Friday, July 20, 2012

Financial Friday: Intro to the dreaded B word

I remember when Pete and I took Financial Peace University, we took it with another couple. Vanessa and Pete are very similar in that they save their money. Stephen and I, on the other hand, like shiny things. Shiny things distract us from saving. Money burns holes in our pockets. Budgets were evil things that made us not have fun anymore and we hated the word. But if you ask us now, we're kinda fond of our budgets!

Why are budgets important? A budget is a great thing to have because it helps you tell your money what to do, rather than your money tell you what to do. It helps keep your money in line, and forces you to prioritize where the money needs to go.

What isn't a budget? When I was talking to Pete about this post, he mentioned that I should talk about this. Stephen and I thought that budgets were really restrictive and controlling, but really they're not. Yes, they do keep you in line with your spending, but they give you freedom to spend as well. And if you use them right, you'll have extra money at the end of the month for other things like saving, paying off your debt and new shoes!

I mentioned before that when we started FPU, we were so proud of ourselves that we knew how to budget. Some months it worked, others not so much. So imagine our shock when we discover that we had no idea how to budget. What we did was write down every penny we spent over the month into categories (food, utilities, clothing, etc.). At the end of the month, we checked that against what money we had brought in.

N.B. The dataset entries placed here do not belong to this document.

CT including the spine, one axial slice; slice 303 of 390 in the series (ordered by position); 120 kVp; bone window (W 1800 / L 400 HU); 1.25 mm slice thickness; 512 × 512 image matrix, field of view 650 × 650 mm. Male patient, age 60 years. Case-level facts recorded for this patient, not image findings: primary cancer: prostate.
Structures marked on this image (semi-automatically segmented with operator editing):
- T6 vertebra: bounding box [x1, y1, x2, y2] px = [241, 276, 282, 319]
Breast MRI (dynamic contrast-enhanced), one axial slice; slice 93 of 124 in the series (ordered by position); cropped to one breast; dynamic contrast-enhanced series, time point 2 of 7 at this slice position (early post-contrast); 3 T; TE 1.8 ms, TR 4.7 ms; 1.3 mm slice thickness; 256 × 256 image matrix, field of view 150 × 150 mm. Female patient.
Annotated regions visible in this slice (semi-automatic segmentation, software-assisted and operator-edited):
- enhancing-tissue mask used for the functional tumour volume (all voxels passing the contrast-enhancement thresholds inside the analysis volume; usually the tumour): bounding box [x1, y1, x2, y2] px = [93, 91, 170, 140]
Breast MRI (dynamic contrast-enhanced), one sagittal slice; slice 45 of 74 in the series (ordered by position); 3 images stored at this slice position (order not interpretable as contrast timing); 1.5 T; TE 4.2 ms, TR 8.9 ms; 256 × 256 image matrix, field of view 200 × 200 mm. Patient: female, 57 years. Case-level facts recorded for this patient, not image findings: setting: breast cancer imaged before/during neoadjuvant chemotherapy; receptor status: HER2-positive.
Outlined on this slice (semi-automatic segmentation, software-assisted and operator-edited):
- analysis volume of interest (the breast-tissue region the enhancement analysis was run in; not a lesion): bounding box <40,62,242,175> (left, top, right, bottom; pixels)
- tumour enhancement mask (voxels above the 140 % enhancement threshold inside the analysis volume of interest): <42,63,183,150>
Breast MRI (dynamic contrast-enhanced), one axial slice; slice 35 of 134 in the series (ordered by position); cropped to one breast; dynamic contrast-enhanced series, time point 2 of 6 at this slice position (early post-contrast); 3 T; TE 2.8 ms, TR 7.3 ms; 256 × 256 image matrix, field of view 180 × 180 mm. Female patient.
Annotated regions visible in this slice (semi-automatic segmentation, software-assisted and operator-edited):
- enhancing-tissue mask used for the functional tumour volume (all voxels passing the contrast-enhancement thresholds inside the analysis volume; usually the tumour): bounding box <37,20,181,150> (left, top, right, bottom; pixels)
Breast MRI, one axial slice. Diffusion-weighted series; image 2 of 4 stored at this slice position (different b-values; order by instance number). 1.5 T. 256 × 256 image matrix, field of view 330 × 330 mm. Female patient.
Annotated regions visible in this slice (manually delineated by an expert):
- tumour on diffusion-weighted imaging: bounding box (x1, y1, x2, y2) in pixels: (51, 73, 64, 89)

Most of the time it balanced out, but there were some months where we'd be off by a few hundred dollars...and not in a good way. Fortunately we never spent more money than what was in our account, but there were times I couldn't pay off the entire credit card bill (something we strove to do every month).

We were doing part of it right: keeping track of every penny we spent. But the part we were doing wrong was checking at the end of the month. In order for you to be in control of your money, the key is to write down how much you plan to spend in each category before the month starts. Yes, it's hard the first few times when you're trying to figure out how much to put in each category, and some months are going to be off more than others. You'll have to make hard choices (like seeing deck furniture you want for $75, marked down from $300...but you have to pass on it knowing that there really isn't money in the budget available for it...). But you'll be telling your money where to go, and life will be less stressful in the long run.

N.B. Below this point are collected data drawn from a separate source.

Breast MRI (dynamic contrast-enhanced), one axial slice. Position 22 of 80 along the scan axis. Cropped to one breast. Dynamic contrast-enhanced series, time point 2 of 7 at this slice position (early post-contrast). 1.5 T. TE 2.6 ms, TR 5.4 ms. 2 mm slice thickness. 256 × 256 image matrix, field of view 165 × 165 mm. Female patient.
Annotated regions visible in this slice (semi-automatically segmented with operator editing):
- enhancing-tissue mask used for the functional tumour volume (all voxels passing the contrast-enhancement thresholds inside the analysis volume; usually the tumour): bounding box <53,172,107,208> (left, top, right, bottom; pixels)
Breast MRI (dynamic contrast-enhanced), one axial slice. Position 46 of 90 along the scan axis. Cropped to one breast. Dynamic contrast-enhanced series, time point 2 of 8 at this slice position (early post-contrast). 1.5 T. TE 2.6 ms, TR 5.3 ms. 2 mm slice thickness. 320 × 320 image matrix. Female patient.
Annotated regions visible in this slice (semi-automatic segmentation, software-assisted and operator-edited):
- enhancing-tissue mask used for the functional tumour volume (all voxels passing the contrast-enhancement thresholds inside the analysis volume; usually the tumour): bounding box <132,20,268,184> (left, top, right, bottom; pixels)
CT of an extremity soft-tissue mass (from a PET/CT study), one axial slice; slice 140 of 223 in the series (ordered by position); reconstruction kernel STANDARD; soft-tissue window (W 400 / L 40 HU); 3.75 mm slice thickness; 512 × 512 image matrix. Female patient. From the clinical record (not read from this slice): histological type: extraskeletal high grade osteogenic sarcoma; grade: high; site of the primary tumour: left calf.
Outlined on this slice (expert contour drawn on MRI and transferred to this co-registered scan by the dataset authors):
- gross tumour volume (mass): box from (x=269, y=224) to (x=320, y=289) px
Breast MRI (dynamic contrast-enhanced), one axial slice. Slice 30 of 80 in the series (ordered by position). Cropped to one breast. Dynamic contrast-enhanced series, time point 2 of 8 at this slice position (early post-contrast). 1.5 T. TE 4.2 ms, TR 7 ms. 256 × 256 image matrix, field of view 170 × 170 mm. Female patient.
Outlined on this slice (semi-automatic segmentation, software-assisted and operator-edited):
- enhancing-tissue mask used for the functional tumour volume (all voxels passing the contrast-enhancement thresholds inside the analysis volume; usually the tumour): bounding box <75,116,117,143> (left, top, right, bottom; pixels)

Next week I'll go more in depth about starting your first budget! The first month's budget is very easy, so don't panic!

This week's money savings tips are in regard to those of us who have swimming pools. Pools are a wonderful thing to have during a hot summer, but they can be super expensive!!!

Buy supplies in bulk. A couple years ago we bought the cholrine pucks in a huge bucket; if we bought them in bulk, it worked out that each puck was about half the cost of buying little packages. We still have a lot left, and they're still good!

Check the ingredient list! We had to just put a bunch of chemicals in our pool as the levels were off. There's a pH buffer powdered product that comes in a big bag; the bag was over $20 at the pool store. My chemist husband looked at the ingredients and noticed that all it was was baking soda. I just went to BJ's yesterday, bought a bag of baking soda that was bigger than the bag of pH buffer, and paid less than $7 for it. Score!

Thanks to reader Jennie; last week she mentioned a way she saves on money for laundry: she cuts her dryer sheets in half! I tried this tip all week, and I didn't even notice a difference in how my laundry felt and it still smelled super fresh.

Do you have a budget that works? How do you save money if you have a pool?


  1. We started off married life doing a budget like Dave says. However, it got too hard to keep track of. For ex, at Super WalMart we got 1 receipt. Then we would have to sit down and sort out what went with food, household, clothing, etc. Any advice?

    1. Great question, Corrie! We had this problem as well. What we ended up doing was expanding some of our categories: the food category had food and items like toilet paper, paper towels, shampoo, cleaning supplies, etc. in it. I know Dave had them separated into food and personal items, but that didn't work for us. It's all about tweaking the categories so it works for you. Some times I will have to sit down and sort it all out on a receipt (like if I go to BJ's), but I try to do that as soon as possible because the receipt descriptions are sometimes wonky and I never remember what's what! I'll make sure to bring this question up when I talk more about setting up budgets to see what others do; I feel like there should be an easier way to do it, other than pay for food and other items separately!